▶ [Work instructions]
Give a faithful, exact copy of all entries, minus the images.
*** Input material ***
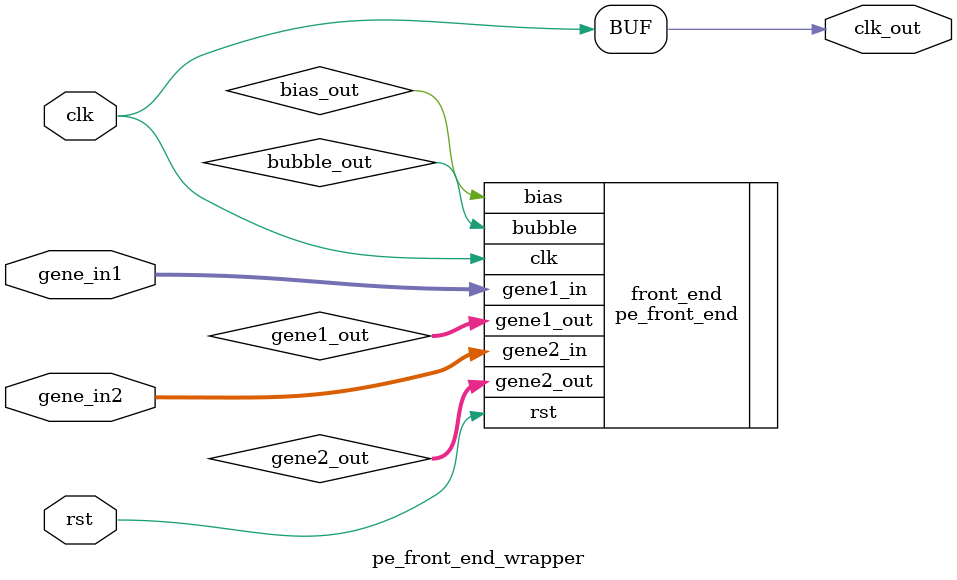
<source format=v>

module pe_front_end_wrapper
#(
parameter GENE_SZ = 64,
parameter ATTR_SZ = 8
)(
input clk,
input rst,


input [GENE_SZ -1: 0] gene_in1,
input [GENE_SZ -1: 0] gene_in2,

output reg clk_out

);

wire bubble_out;
wire bias_out;
wire [GENE_SZ - 1: 0] gene1_out;
wire [GENE_SZ - 1: 0] gene2_out;

pe_front_end #(
    .GENE_SZ(64),
    .ATTR_SZ(8)
) front_end(
    .clk(clk),
    .rst(rst),
    .gene1_in(gene_in1),
    .gene2_in(gene_in2),
    .bubble(bubble_out),
    .bias(bias_out),
    .gene1_out(gene1_out),
    .gene2_out(gene2_out)
);

//dc complains no output
always @*
    clk_out = clk;
endmodule


</source>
*** End of Input material ***
▶ [Answer area]
<source format=v>

module pe_front_end_wrapper
#(
parameter GENE_SZ = 64,
parameter ATTR_SZ = 8
)(
input clk,
input rst,


input [GENE_SZ -1: 0] gene_in1,
input [GENE_SZ -1: 0] gene_in2,

output reg clk_out

);

wire bubble_out;
wire bias_out;
wire [GENE_SZ - 1: 0] gene1_out;
wire [GENE_SZ - 1: 0] gene2_out;

pe_front_end #(
    .GENE_SZ(64),
    .ATTR_SZ(8)
) front_end(
    .clk(clk),
    .rst(rst),
    .gene1_in(gene_in1),
    .gene2_in(gene_in2),
    .bubble(bubble_out),
    .bias(bias_out),
    .gene1_out(gene1_out),
    .gene2_out(gene2_out)
);

//dc complains no output
always @*
    clk_out = clk;
endmodule


</source>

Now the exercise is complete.